State Secretary Mihaly Varga, a former finance minister, described talk of a default ”exaggerated … and unfortunate,” adding that the new, center-right government of the Fidesz party was committed to the 2010 budget deficit of 3.8 percent of GDP set by the previous administration even if ”immediate and urgent” steps were needed to achieve it.
”Hungary has made serious progress in consolidating its public finances over the last couple of years,” Olli Rehn, Europe’s commissioner for economic and monetary affairs, told reporters after a meeting of the Group of 20 in South Korea on Saturday. Any talk of a risk of default ”is widely exaggerated,” he said.

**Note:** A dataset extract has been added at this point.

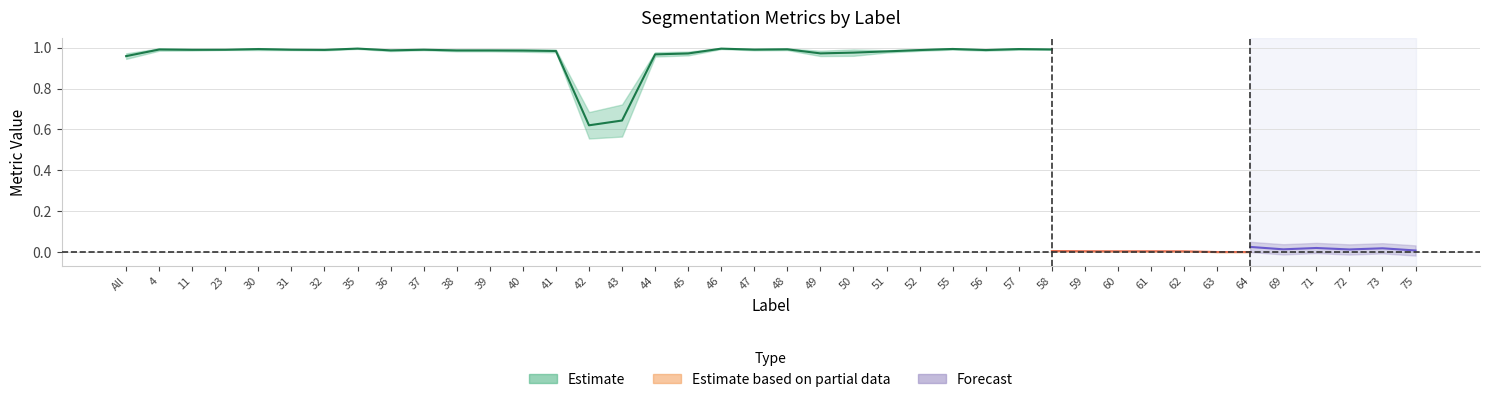

At which category does the chart reach its minimum across all series?

63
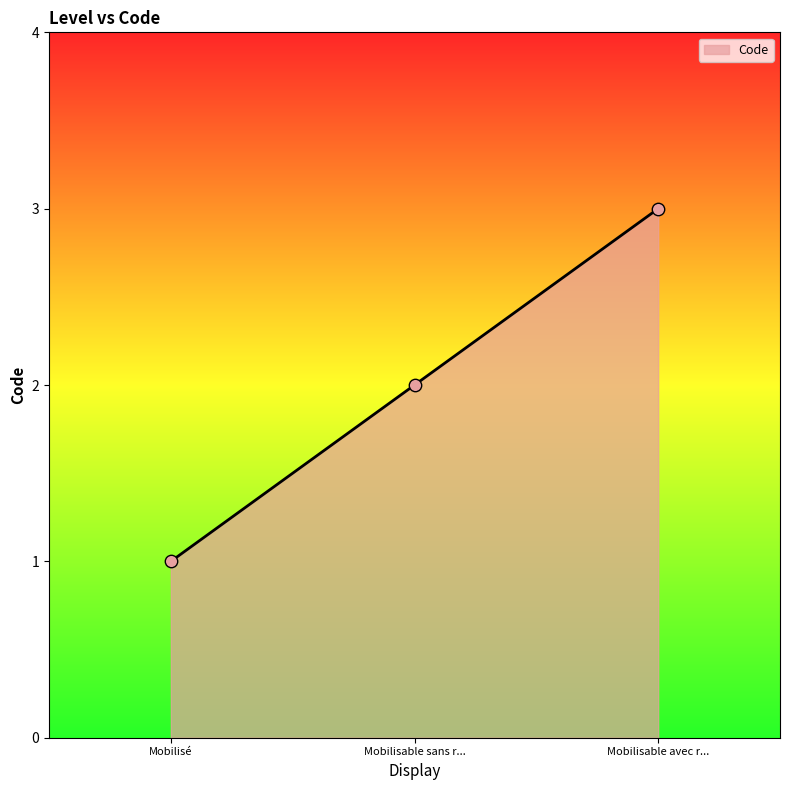

Between Mobilisé and Mobilisable sans r..., which is larger?

Mobilisable sans r...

”The claim that the country is on a brink of sovereign default and risks following the Greek path does not hold up against the facts,” said a report on emerging markets from Goldman Sachs analyst Magdalena Polan. ”Hungary has already faced a crisis and asked for IMF and EU assistance in late 2008. In this context, Hungary is some 18 months ahead of Greece.”
The report also noted that Hungary still had access to unused parts of the rescue package of 20 billion euros ($27 billion) it was granted in 2008 and that the country could ”roll over” or replace its maturing debt with new loans ”without a problem.”
Sounds like to me Hungary is still on life support.
For a look at the comments that rattled the markets on Friday, please see Dollar Soars; Euro, Euro/Swiss, Forint Hit New Low; Hungary’s Prime Minister says Economy in “Very Grave Situation, Default Talk Not an Exaggeration”
Today’s comments that ”immediate and urgent” steps are needed to hit budget targets aren’t exactly reassuring.
Finally, just because Hungary blew up 18 months before Greece does not mean it can’t or won’t do so again.
Europe Headed Back In Recession
Let’s just see what happens to the European economy when Greece, Spain, Italy, France, Portugal, Hungary, and the UK (anyone else?) simultaneously implement various austerity programs while Germany raises taxes.
Europe will be back in recession in no time flat. That’s a needed adjustment, but the politicians and economists will not see it that way, and the economic cheerleaders will not know what hit them.
Remember the ridiculous decoupling theories in 2007 and 2008 about how Europe and China would decouple from the US market and be unaffected by a recession in the US?
Now we hear the same theory in reverse, that the US economy will not be negatively impacted by a slowdown in Europe and Asia.
All of the economic cheerleaders who got it wrong in 2008 are going to get it wrong again.